Google Cloud Load Balancing has a similar timeoutSec on the backend service. Azure Application Gateway uses requestTimeout. Every managed load balancer has this knob. Find it and set it before you go to production.

Browser-Side Timeout Handling

Resumable.js doesn't set an XMLHttpRequest.timeout by default, which means the browser will wait indefinitely for a response. That's actually fine for most deployments—the server-side timeouts act as the backstop. But there are situations where you want client-side abort control.

AbortController Pattern

For uploads that appear stuck, you can wrap chunk requests with an AbortController timeout:

const r = new Resumable({
  target: '/api/upload',
  chunkSize: 2 * 1024 * 1024,
  chunkRetryInterval: 5000,
  maxChunkRetries: 5,
});

The chunkRetryInterval setting controls how long Resumable.js waits before retrying a failed chunk, in milliseconds. After a timeout-induced failure, a 5-second pause gives transient network issues time to resolve before the retry fires. Setting this too low creates a stampede of retries against a server that might already be under load.

Detecting Stuck Uploads

A chunk upload can appear alive (the connection is open, bytes are trickling) but effectively stalled. The progress event stops firing, or fires with negligible increments. Detecting this requires tracking progress over time:

let lastProgress = 0;
let lastProgressTime = Date.now();

r.on('fileProgress', (file) => {
  const currentProgress = file.progress();
  if (currentProgress > lastProgress) {
    lastProgress = currentProgress;
    lastProgressTime = Date.now();
  } else if (Date.now() - lastProgressTime > 30000) {
    // No progress for 30 seconds — cancel and retry
    file.retry();
    lastProgressTime = Date.now();
  }
});

This pattern catches the scenario where the TCP connection stays open but throughput drops to effectively zero—something that pure timeout values won't detect.

Keepalive Considerations

HTTP keepalive reuses TCP connections across multiple chunk requests, eliminating the overhead of TCP handshake and TLS negotiation for each chunk. This is almost always desirable. But keepalive introduces its own timeout dimension.
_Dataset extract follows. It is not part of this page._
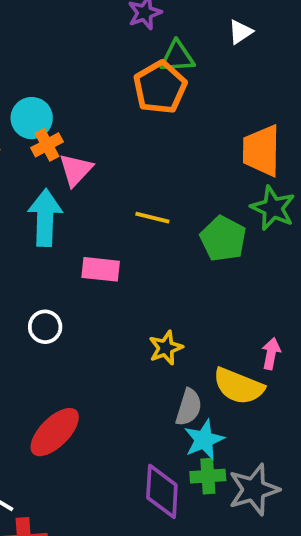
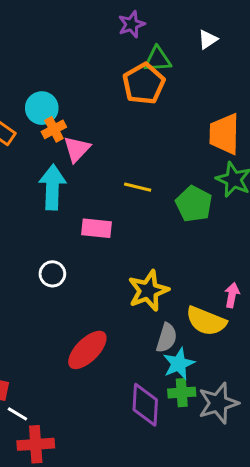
yellow star: (166, 348) -> (148, 291), size x1.5
red ellipse: (55, 432) -> (87, 350), moved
Nginx's keepalive_timeout (default 75 seconds) controls how long an idle keepalive connection stays open. If there's a gap between chunk uploads longer than this value—say the user's browser pauses between files—the connection closes silently. The next chunk request opens a new connection, which is fine but adds latency.

More dangerous: some load balancers close keepalive connections on their own schedule. If the load balancer's idle timeout is shorter than Nginx's keepalive_timeout, you get a race condition where Nginx thinks the connection is alive but the load balancer has already torn it down. The next request on that connection fails with a 502 Bad Gateway.
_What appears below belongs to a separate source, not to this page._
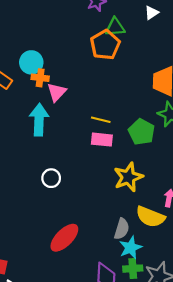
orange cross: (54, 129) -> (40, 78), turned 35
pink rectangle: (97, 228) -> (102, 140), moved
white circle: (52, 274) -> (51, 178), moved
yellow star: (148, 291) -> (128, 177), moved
The fix: set your reverse proxy's keepalive_timeout slightly shorter than your load balancer's idle timeout. That way the proxy closes the connection before the load balancer does, and there's always a clean state.

Timeout Alignment Checklist

Before deploying, verify that your timeouts increase from outside to inside:

Browser abort (optional): longest or disabled
Load balancer idle timeout: generous (120–300 s)
Reverse proxy read timeout: slightly less than load balancer
Application server timeout: matches or exceeds reverse proxy

If any inner timeout is longer than an outer timeout, the outer layer kills the connection while the inner layer is still happily working. The user sees an error. The server might keep processing a chunk that nobody is waiting for anymore. Aligning these values from the outside in prevents ghost processing and gives meaningful error messages at every layer.

Timeouts feel like a boring configuration task until they cause a production incident. Measure your slowest realistic user, do the math, set every layer accordingly, and revisit the numbers when you change chunk sizes. A fifteen-minute configuration session now saves a midnight debugging session later.